If you have a friend or loved one who is justice-involved, but preparing for release, one great way to support them is by investing in their post-release plan. Not sure what a post-release plan is? We’ll break down what it is, who’s involved and how you can help.

What is a post-release plan?

It’s important to note that every organization and person’s post-release plan will be different. But generally, a post-release plan is the combination of programming, literal actions and care a person will receive once they are released from prison. These plans outline everything – from parole parameters to drug treatment courses and where the person will find stable housing and food. It helps to think of the post-release plan as a safety net. Each component of the plan is one strand of the net that weaves together with the other components. The goal is to create a weave so tight that our participants can’t fall through any cracks during their reentry journey.

Are all post-release plans similar?

The quick answer is, no! Systems might use different curriculums to help participants build their post-release plans. And, every individual requires specific support, so every person’s plan will be unique. Our partner organization, HopeWorks, uses the Getting Ahead While Getting Out curriculum to guide our participants through developing their post-release plan. This curriculum encourages personal accountability and in the program, which can help drive reentry success. It also allows for modifications if our participants need additional or adjusted support upon release.

Who is involved in developing the post-release plan?

Post-release plans are tailored to the individual, so the people and organizations involved will vary. One person might require substance abuse counseling while another attends anger management therapy. Generally, the most involved organizations are your local department of corrections, support organizations like Hope 2 Hire, and the participant. But other entities – like physicians, therapists, counselors, probation officers, faith encouragers, among others – can be included.

How can I help?

You can best support your loved one by approaching their post-release plan with empathy. Start by familiarizing yourself with their plan and offering (but not pushing) to support them as they navigate the process. You may be able to help them by driving them to appointments, or by coming up with fun activities to do together. It’s important to listen, as many of our participants want to process their experience and feelings with their loved ones. Do your best to stay positive and not offer too much advice – oftentimes a listening ear is all that’s needed.

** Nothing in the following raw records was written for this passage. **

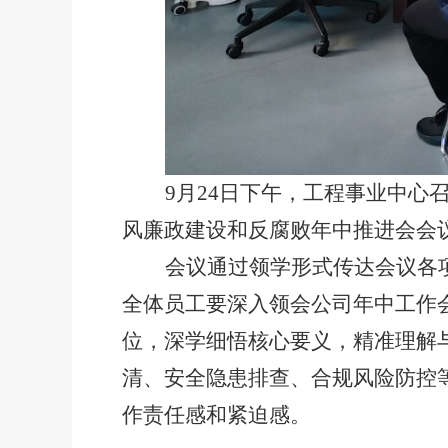
9月24日下午，工程事业中心
风廉政建设和反腐败年中推进会会
会议通过领学形式传达会议各
全体员工要深入领会公司年中工作
位，深学细悟核心要义，精准理解
清、安全隐患排查、合规风险防控
作责任感和紧迫感
。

You can also help by being an advocate for change. Every person has vices, and you might be familiar with those that could cause your loved one to stumble during the reentry process. Help them stay away from temptations as much as possible, and be a firm advocate for change in their life.

Above all else, being there and demonstrating that you care is the most impactful way to support a loved one’s post-release plan. By investing in their reentry, you’re saying that you want the best for them, and you want to help them remain at home with their family and friends.